Panizon: «Il Burlo ricoverava per fare cassa»

«Quando sono arrivato a Trieste nel mitico ’68 la città era indietro rispetto a tutta l’Italia non solo per la qualità delle cure e per la qualità dell’albergaggio ma anche e specialmente per il rapporto reciproco, di potere, dall’alto in basso, fra medici, infermieri e pazienti.
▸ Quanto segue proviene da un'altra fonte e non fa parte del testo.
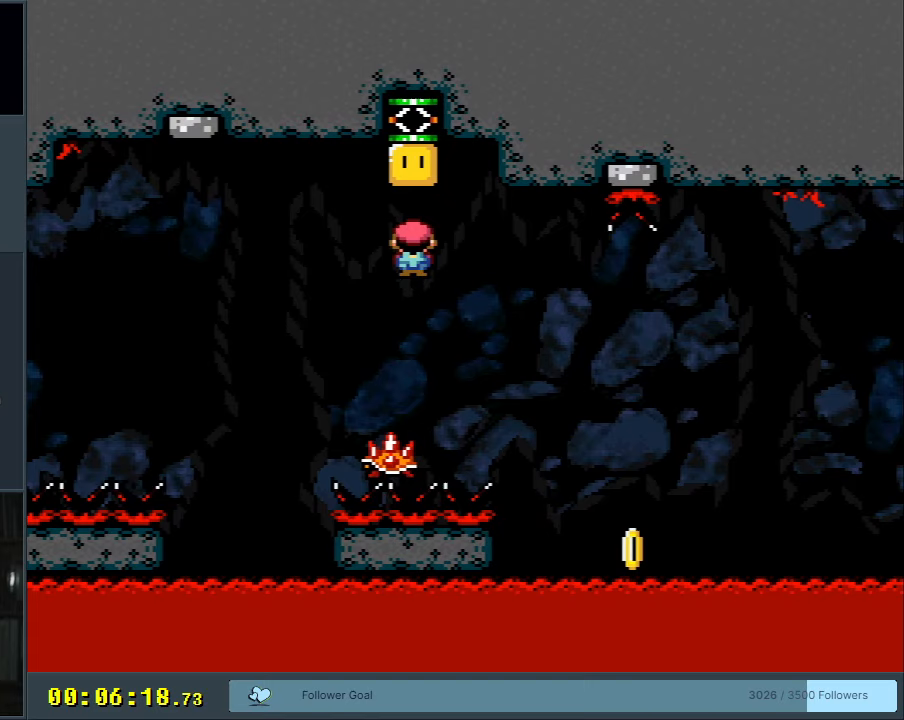
{"buttons": ["A", "X"], "events": [[133, "A", "up"], [167, "DPAD_LEFT", "down"], [400, "DPAD_LEFT", "up"], [417, "A", "down"]]}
Per quello accettò tante trasformazioni (Basaglia e la riforma psichiatrica, le novità introdotte al Burlo per la cura dei bambini): perché era la “bella addormentata”, non si accorgeva di quello che stava succedendo». Parole pesanti e vibranti, quelle di Franco Panizon, pediatra tra i fondatori del Burlo Garofolo con Sergio Nordio, che oggi alle 16 nell’aula magna della Scuola superiore di lingue moderne per interpreti e traduttori di via Filzi 17 pronuncerà nel corso del convegno «La salute a Trieste, il salto degli anni ’70 e l’onda lunga che ne è seguita», organizzato dal Circolo di studi «Che Guevara». Vi partecipano altri testimoni “forti”: Franco Rotelli, Fulvio Camerini, Michele Zanetti, Roberto Ferri.
Panizon fa l’affondo, e spiega come proprio dal contatto con Basaglia e le sue democratiche politiche di cura anche le cure per i piccoli siano drasticamente cambiate (cosa, aggiunge, che intanto Camerini faceva all’ospedale Maggiore). Secondo il medico il Burlo «era certamente assai grande per una città relativamente piccola come Trieste, ma vuoto: i bambini ricoverati erano tutti di Trieste, e non avevano, in media, niente, nessuna malattia che meritasse il ricovero, Venivano ricoverati - dirà oggi il pediatra - “perché si doveva”, cioé per fare soldi: soldi non per arricchirsi, ma per fare andare avanti la baracca. Mi par di ricordare che tutti avessero solo tonsilliti, bronchioliti o diaree, robetta».
Così il mito si incontra con un ricordo di vita vissuta da una classe di “medici giovani” (che non trascura di ignorare, di quei tempi, nemmeno «l’impunità dell’errore medico») e si trasferisce alla situazione attuale, all’ospedale pediatrico/istituto scientifico con tante specializzazioni: «Il milione di abitanti del Fvg, con 100 mila bambini, offre una base troppo ristretta per una casistica sufficiente a giustificare e a consentire una esperienza sufficiente alla diagnosi e cura. Serve un Istituto di diagnosi e cura sovraregionale, e il Burlo si è trovato a essere, nel tempo giusto, la giusta risposta ad alcuni bisogni non solo della città e della regione, ma dell’intero paese». (g. z.)